La seguridad en México es un tema sensible que ha suscitado posicionamientos polarizados. En este contexto, han emergido dos narrativas que han ganado tracción, especialmente entre los opositores al gobierno actual.
La primera narrativa sostiene que la violencia ha aumentado durante el sexenio de Andrés Manuel López Obrador, sugiriendo que su política de «abrazos, no balazos» implica un abandono de estrategias efectivas contra el crimen. La segunda tesis argumenta que la colusión entre el crimen organizado y el Estado comenzó en 2018, con la llegada de Morena al poder. Ambas afirmaciones ofrecen una visión simplificada de una realidad compleja.
Un análisis de las cifras de violencia
Es importante examinar las cifras de homicidios con rigor. El incremento más significativo se registró en la segunda mitad del gobierno de Enrique Peña Nieto, donde los asesinatos pasaron de 12,000 a más de 25,000 en 2018. Este aumento, que significó más del doble de homicidios, fue el contexto que heredó la administración de López Obrador.
Aunque es cierto que no se han visto milagros en el ámbito de la seguridad durante la administración actual, tampoco se puede afirmar que haya continuado la escalada de violencia. Desde 2020, la tasa de homicidios se ha desacelerado, y hacia el final del sexenio se empieza a notar una disminución en las cifras de asesinatos.

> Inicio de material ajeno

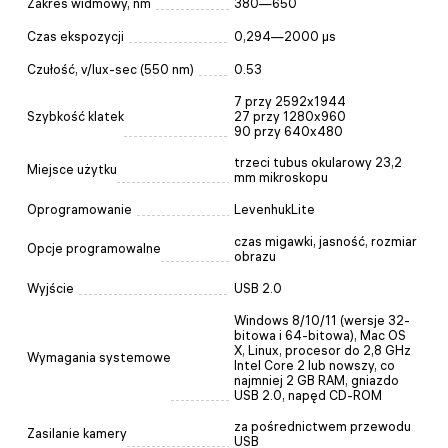
Zakres widmowy, nm
380—650
Czas ekspozycji
0,294—2000 μs
Czułość, v/lux-sec (550 nm)
0.53
7 przy 2592x1944
Szybkość klatek
27 przy 1280x960
90 przy 640x480
trzeci tubus okularowy 23,2
Miejsce użytku
mm mikroskopu
Oprogramowanie
LevenhukLite
czas migawki, jasność, rozmiar
Opcje programowalne
obrazu
Wyjście
USB 2.0
Windows 8/10/11 (wersje 32-
bitowa i 64-bitowa), Mac OS
X, Linux, procesor do 2,8 GHz
Wymagania systemowe
Intel Core 2 lub nowszy, co
najmniej 2 GB RAM, gniazdo
USB 2.0, napęd CD-ROM
za pośrednictwem przewodu
Zasilanie kamery
USB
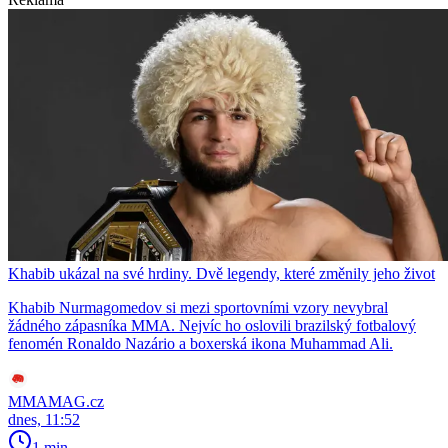
Khabib ukázal na své hrdiny. Dvě legendy, které změnily jeho život
Khabib Nurmagomedov si mezi sportovními vzory nevybral
žádného zápasníka MMA. Nejvíc ho oslovili brazilský fotbalový
fenomén Ronaldo Nazário a boxerská ikona Muhammad Ali.
MMAMAG.cz
dnes, 11:52
1 min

La infiltración criminal en el Estado
También se debe considerar la narrativa que ancla la infiltración del crimen en el Estado a 2018. Antes de que Morena existiera, ya había evidencias de gobiernos locales en Tamaulipas, Michoacán y Jalisco infiltrados por el crimen organizado. La debilidad del Estado no es un fenómeno nuevo; es un problema estructural que trasciende partidos y situaciones específicas.
Reconocer esto no exonera a nadie de responsabilidad, pero desplaza el debate hacia una discusión más profunda sobre los problemas sistémicos que afectan al país.
La situación actual de la seguridad
En la actualidad, la seguridad ha resurgido como un tema central en la agenda pública. Claudia Sheinbaum ha decidido abordar lo que no funcionó, y a 16 meses de asumir el Gobierno, reporta una reducción de cerca del 40% en homicidios dolosos. Además, se han llevado a cabo operativos para desarticular redes locales de complicidad, como lo ocurrido en Tequila, Jalisco.
Este progreso no se generó de la nada. Proviene de una tendencia que ya mostraba signos de estabilización y de un conjunto de políticas sociales que, aunque limitadas, han comenzado a aportar al cambio.
Un futuro en debate
A medida que se aproximan las elecciones de 2027, el tema de la seguridad será crucial. Mientras las cifras son objeto de discusión, no debería cuestionarse la importancia de presentar la historia completa de estos problemas.